Thursday, March 30, 2006

Chomsky and Massad on Mearsheimer & Walt

Interestingly enough, Noam Chomsky (see also here) also finds M&W's argument about "The Israel Lobby" pretty weak. Like Joseph Massad, another hostile critic of Israel, Chomsky thinks their analysis is insufficiently anti-American.
Chomsky begins with some agit-prop build-up about the "courageous stand" of Mearsheimer & Walt, the "hysterical reaction" against them, the repressive power of the Israel Lobby, his own courageous stands in favor of mass murder in the former Yugoslavia, und so weiter. Then, when he gets around to M&W's actual argument, he concludes that it doesn't hold water.
But recognizing that M-W took a courageous stand, which merits praise, we still have to ask how convincing their thesis is. Not very, in my opinion. I've reviewed elsewhere what the record (historical and documentary) seems to me to show about the main sources of US ME policy, in books and articles for the past 40 years, and can't try to repeat here. M-W make as good a case as one can, I suppose, for the power of the Lobby, but I don't think it provides any reason to modify what has always seemed to me a more plausible interpretation. Notice incidentally that what is at stake is a rather subtle matter: weighing the impact of several factors which (all agree) interact in determining state policy: in particular, (A) strategic-economic interests of concentrations of domestic power in the tight state-corporate linkage, and (B) the Lobby.
The M-W thesis is that (B) overwhelmingly predominates. To evaluate the thesis, we have to distinguish between two quite different matters, which they tend to conflate: (1) the alleged failures of US ME policy; (2) the role of The Lobby in bringing about these consequences. Insofar as the stands of the Lobby conform to (A), the two factors are very difficult to disentagle. And there is plenty of conformity.
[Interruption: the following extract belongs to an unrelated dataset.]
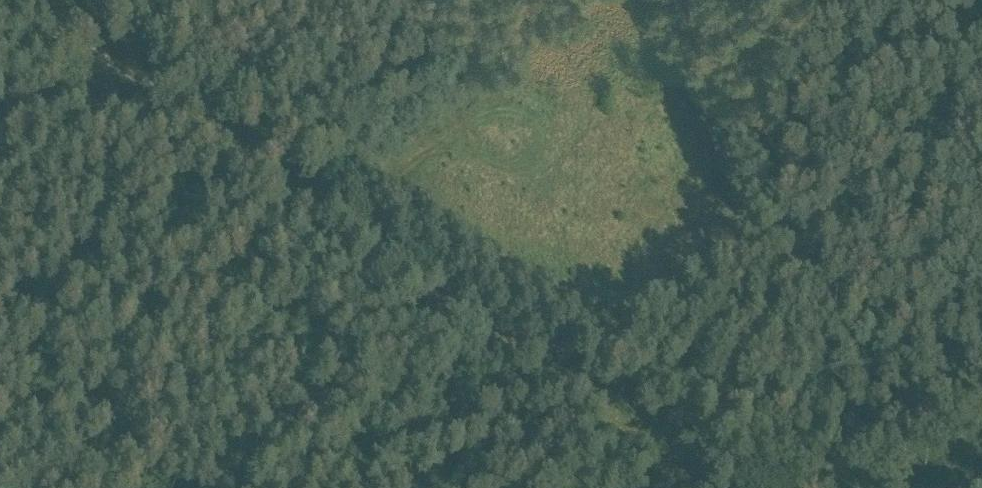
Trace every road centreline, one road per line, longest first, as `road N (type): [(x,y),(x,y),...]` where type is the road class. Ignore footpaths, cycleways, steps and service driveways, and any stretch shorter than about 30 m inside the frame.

Let's look at (1), and ask the obvious question: for whom has policy been a failure for the past 60 years? The energy corporations? Hardly. They have made "profits beyond the dreams of avarice" (quoting John Blair, who directed the most important government inquiries into the industry, in the '70s), and still do, and the ME is their leading cash cow. Has it been a failure for US grand strategy based on control of what the State Department described 60 years ago as the "stupendous source of strategic power" of ME oil and the immense wealth from this unparalleled "material prize"? Hardly. The US has substantially maintained control -- and the significant reverses, such as the overthrow of the Shah, were not the result of the initiatives of the Lobby. And as noted, the energy corporations prospered. [....]
Another problem that M-W do not address is the role of the energy corporations. They are hardly marginal in US political life -- transparently in the Bush administration, but in fact always. How can they be so impotent in the face of the Lobby? As ME scholar Stephen Zunes has rightly pointed out, "there are far more powerful interests that have a stake in what happens in the Persian Gulf region than does AIPAC [or the Lobby generally], such as the oil companies, the arms industry and other special interests whose lobbying influence and campaign contributions far surpass that of the much-vaunted Zionist lobby and its allied donors to congressional races."
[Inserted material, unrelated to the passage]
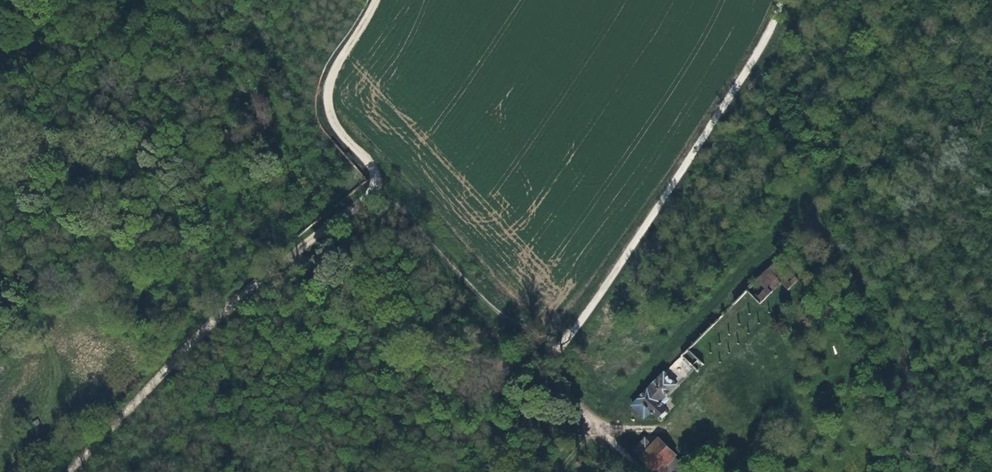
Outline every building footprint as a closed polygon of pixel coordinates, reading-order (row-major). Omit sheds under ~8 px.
[(749,288),(761,300),(781,280),(789,287),(799,277),(779,258),(749,288)] [(772,310),(761,300),(749,288),(689,349),(704,364),(710,358),(717,366),(772,310)] [(809,308),(801,300),(799,302),(806,310),(809,308)] [(689,349),(683,355),(698,370),(704,364),(689,349)] [(663,399),(678,383),(666,372),(634,404),(647,416),(653,409),(660,414),(662,412),(664,414),(668,410),(666,407),(668,405),(663,399)] [(658,471),(661,471),(678,455),(679,454),(661,436),(654,442),(648,437),(636,450),(658,471)] [(678,455),(661,471),(694,471),(678,455)]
Do the energy corporations fail to understand their interests, or are they part of the Lobby too? By now, what's the distinction between (1) and (2), apart from the margins?
Also to be explained, again, is why US ME policy is so similar to its policies elsewhere -- to which, incidentally, Israel has made important contributions, e.g., in helping the executive branch to evade congressional barriers to carrying out massive terror in Central America, to evade embargoes against South Africa and Rhodesia, and much else. All of which again makes it even more difficult to separate (2) from (1) -- the latter, pretty much uniform, in essentials, throughout the world.
I won't run through the other arguments, but I don't feel that they have much force, on examination.
The thesis M-W propose does however have plenty of appeal. The reason, I think, is that it leaves the US government untouched on its high pinnacle of nobility, "Wilsonian idealism," etc., merely in the grip of an all-powerful force that it canot escape. It's rather like attributing the crimes of the past 60 years to "exaggerated Cold War illusions," etc. Convenient, but not too convincing. In either case.
Cheers,
Jeff Weintraub

P.S. A friend offered a comment on Massad's piece that can also apply to Chomsky's...
This is truly interesting: another branch of the debate whether one is to fight the "near enemy" (in this case the US) or the "far enemy" (Israel). Massad has such low opinion of the US that he is willing to let Israel off the hook in this case. Fanaticism makes for strange bedfellows indeed.